▶ **Entries provided**:
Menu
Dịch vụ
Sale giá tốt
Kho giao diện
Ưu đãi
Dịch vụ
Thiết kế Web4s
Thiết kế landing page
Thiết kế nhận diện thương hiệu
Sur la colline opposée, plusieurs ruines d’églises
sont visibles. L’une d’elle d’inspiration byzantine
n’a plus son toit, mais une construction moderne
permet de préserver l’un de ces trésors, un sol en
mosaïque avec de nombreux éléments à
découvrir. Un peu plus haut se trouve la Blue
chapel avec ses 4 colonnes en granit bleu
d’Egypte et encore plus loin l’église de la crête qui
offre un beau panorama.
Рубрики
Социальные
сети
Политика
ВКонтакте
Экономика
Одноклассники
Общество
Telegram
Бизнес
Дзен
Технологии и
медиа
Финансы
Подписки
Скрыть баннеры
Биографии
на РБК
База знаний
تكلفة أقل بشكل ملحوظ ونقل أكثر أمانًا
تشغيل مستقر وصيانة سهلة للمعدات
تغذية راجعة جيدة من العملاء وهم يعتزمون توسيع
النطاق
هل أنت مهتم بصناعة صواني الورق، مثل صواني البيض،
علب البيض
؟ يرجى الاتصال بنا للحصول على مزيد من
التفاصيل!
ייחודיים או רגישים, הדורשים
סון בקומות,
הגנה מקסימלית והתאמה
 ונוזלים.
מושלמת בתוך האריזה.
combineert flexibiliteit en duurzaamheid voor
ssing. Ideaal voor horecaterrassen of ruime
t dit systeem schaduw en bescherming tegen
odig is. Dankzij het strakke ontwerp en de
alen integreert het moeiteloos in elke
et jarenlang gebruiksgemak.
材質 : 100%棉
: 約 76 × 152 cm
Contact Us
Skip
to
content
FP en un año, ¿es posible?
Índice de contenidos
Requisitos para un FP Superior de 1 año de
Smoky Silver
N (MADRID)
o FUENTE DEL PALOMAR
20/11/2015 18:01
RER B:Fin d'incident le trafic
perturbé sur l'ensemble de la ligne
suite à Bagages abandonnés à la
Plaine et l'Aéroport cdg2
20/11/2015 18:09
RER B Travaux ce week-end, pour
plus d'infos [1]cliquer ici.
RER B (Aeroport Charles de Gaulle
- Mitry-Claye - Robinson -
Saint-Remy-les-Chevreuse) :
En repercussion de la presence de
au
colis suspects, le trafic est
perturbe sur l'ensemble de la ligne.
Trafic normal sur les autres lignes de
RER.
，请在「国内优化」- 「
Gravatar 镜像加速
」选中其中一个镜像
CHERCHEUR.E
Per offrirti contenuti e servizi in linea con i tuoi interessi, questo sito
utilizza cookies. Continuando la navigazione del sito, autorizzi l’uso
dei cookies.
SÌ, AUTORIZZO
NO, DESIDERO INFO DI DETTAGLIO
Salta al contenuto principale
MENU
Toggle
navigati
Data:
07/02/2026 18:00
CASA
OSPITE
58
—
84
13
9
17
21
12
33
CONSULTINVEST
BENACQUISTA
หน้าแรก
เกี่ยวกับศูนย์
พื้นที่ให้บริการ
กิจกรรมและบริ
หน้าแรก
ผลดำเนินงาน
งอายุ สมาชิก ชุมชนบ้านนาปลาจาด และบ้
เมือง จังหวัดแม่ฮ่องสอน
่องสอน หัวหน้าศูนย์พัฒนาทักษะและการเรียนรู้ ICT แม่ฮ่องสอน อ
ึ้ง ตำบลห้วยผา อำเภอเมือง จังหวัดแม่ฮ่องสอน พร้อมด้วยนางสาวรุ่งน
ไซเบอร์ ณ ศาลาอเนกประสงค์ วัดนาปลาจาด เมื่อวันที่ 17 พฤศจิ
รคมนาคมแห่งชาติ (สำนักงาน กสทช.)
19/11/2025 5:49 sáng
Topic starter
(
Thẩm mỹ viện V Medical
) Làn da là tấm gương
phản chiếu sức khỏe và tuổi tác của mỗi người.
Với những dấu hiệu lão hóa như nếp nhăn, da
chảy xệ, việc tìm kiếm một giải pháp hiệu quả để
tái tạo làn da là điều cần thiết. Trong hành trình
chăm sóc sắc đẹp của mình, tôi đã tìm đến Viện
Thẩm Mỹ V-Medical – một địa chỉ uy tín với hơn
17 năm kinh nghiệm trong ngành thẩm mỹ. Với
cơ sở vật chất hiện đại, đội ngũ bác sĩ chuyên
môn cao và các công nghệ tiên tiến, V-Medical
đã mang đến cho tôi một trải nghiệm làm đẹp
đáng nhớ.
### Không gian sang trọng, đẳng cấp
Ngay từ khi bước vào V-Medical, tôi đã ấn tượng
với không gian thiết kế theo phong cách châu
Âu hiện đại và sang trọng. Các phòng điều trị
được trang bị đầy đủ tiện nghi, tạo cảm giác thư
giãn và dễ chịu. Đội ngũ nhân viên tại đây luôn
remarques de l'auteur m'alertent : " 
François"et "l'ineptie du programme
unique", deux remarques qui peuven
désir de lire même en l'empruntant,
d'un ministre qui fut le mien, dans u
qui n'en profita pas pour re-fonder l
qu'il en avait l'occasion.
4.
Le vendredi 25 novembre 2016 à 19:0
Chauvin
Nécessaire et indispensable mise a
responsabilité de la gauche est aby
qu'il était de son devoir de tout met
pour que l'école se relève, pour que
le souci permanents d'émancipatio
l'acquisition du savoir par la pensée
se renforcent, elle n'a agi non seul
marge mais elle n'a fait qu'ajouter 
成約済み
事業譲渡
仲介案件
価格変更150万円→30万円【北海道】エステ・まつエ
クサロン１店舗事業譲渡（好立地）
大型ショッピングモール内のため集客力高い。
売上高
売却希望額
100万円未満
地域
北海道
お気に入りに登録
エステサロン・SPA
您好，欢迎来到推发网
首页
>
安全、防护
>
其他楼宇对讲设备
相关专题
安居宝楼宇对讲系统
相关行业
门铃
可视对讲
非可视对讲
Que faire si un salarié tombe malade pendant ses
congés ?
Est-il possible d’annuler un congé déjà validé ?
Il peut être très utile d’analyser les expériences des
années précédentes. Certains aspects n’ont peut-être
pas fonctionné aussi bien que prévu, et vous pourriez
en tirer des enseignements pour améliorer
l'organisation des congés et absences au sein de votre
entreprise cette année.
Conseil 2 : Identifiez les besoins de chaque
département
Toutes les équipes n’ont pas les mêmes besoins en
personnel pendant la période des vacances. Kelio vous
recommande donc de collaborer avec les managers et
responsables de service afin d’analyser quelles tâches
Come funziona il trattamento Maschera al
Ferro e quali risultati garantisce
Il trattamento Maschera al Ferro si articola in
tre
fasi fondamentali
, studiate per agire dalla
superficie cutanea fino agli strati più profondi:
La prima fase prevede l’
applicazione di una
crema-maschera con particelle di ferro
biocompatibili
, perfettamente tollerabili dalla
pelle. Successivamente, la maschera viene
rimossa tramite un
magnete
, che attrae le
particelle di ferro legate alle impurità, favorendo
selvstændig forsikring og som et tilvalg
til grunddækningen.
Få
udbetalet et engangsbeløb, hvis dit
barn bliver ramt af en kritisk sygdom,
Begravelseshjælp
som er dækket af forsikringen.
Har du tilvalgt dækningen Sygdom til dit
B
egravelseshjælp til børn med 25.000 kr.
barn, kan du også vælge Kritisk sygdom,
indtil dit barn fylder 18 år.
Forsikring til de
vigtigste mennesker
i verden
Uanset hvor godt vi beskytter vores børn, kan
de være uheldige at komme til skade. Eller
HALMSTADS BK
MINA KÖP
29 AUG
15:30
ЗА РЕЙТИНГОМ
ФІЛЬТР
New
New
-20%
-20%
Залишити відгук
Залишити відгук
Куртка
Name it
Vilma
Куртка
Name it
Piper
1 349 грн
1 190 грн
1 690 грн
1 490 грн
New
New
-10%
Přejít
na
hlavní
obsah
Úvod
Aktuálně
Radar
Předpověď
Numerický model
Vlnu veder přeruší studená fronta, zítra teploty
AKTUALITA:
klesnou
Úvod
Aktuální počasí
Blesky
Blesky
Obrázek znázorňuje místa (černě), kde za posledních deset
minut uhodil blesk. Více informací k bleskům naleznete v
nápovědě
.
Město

▶ **Your assignment**: From the data above, pull out every line that contains the string "hiện". Only matches with the same uppercase and lowercase letters count.

▶ **Task response**:
cơ sở vật chất hiện đại, đội ngũ bác sĩ chuyên
Âu hiện đại và sang trọng. Các phòng điều trị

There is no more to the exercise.